With domestic, homegrown terrorists, I think it's usually harder to figure out what their end game is. It's often an attempt to retaliate for something. And I think when you look at the Oklahoma City bombing, it was at least in part a response to what were perceived as government injustices in Waco. That was at least one of the things cited by McVeigh and Nichols. And when it comes to cyber attack, the adversaries could be seeking any number of things. They could be using cyber techniques as a form of espionage to get sensitive information from U.S. government or from private sector entities.
In the case of organized crime, the same techniques could be used to steal money or to steal proprietary information.
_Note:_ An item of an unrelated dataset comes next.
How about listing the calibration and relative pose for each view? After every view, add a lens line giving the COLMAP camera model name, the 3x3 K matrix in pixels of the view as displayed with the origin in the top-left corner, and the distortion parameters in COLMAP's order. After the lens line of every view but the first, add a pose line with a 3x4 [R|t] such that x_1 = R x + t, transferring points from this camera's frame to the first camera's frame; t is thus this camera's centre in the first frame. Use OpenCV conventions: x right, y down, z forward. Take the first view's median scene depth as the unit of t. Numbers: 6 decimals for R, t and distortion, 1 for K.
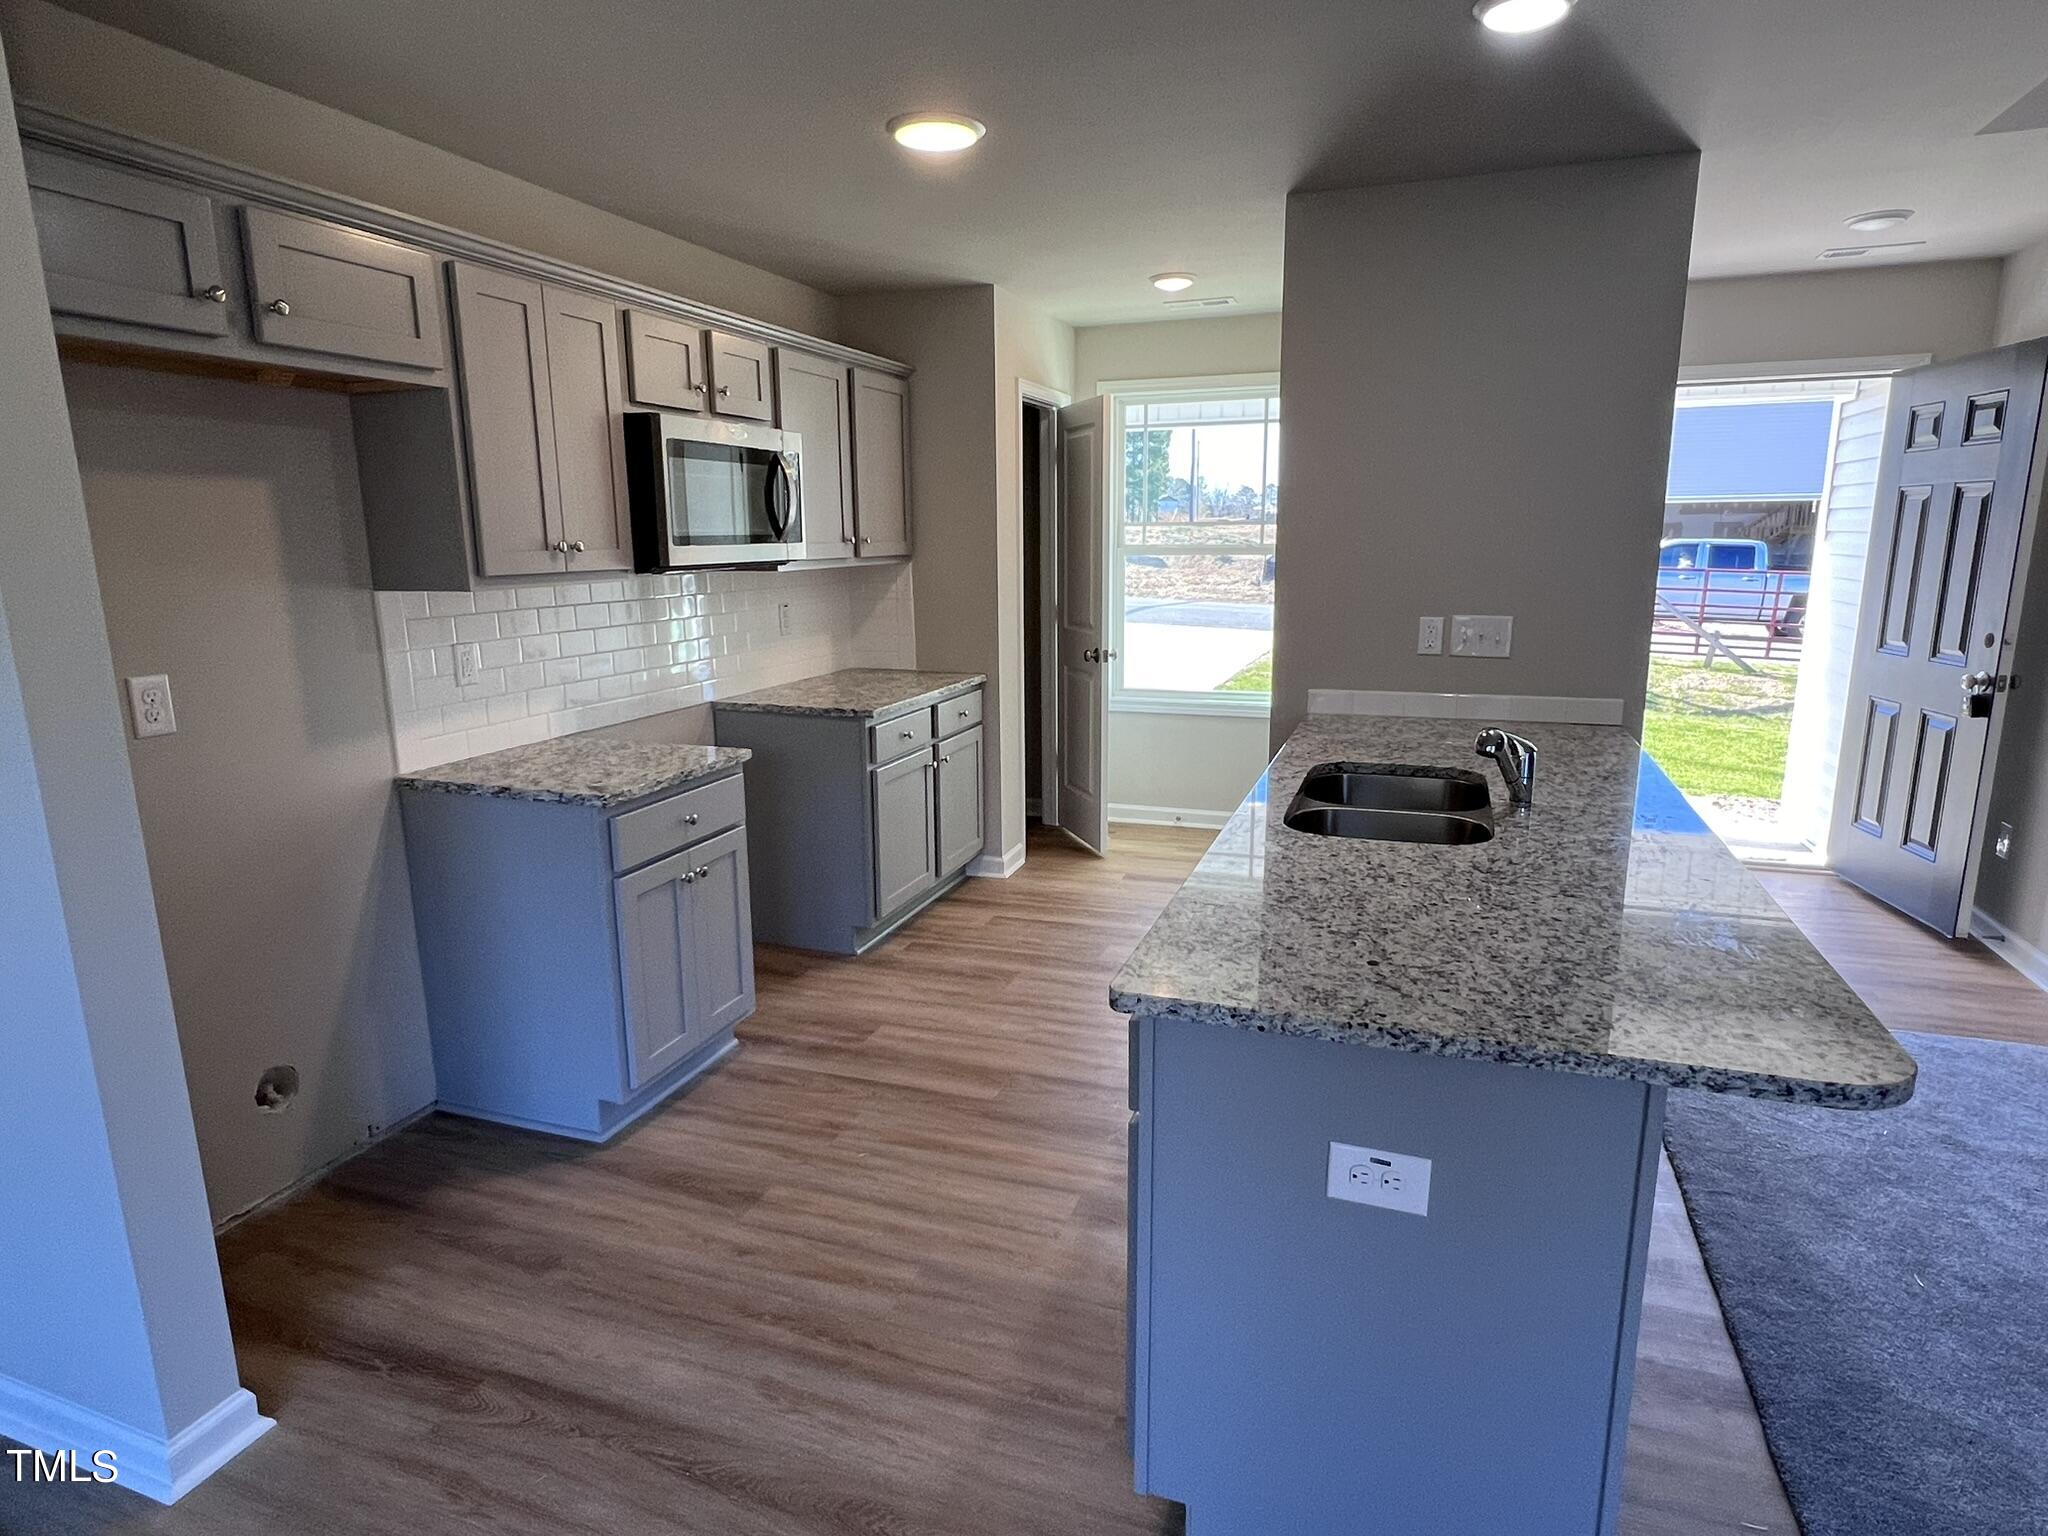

And in the case of information warfare, I think the main goal is to cause so much disruption or the threat of so much disruption in the U.S. that the U.S. government would not engage in conventional military response. Because of that threat of an asymmetric battle in cyber space or using one or the other emerging threats.
Dr. Pfaltzgraff: Thank you very much to each of the members of the panel for their outstanding contributions to our conference this afternoon. We have ranged across a variety of threats. I'm sure there are some that we have not had an opportunity to examine, but we have indeed talked about many of the types of threats that we need to be concerned about building upon the interests that we discussed in the panel this morning.
So I thank the panel for its precision, its concision and for letting us get back more or less on schedule.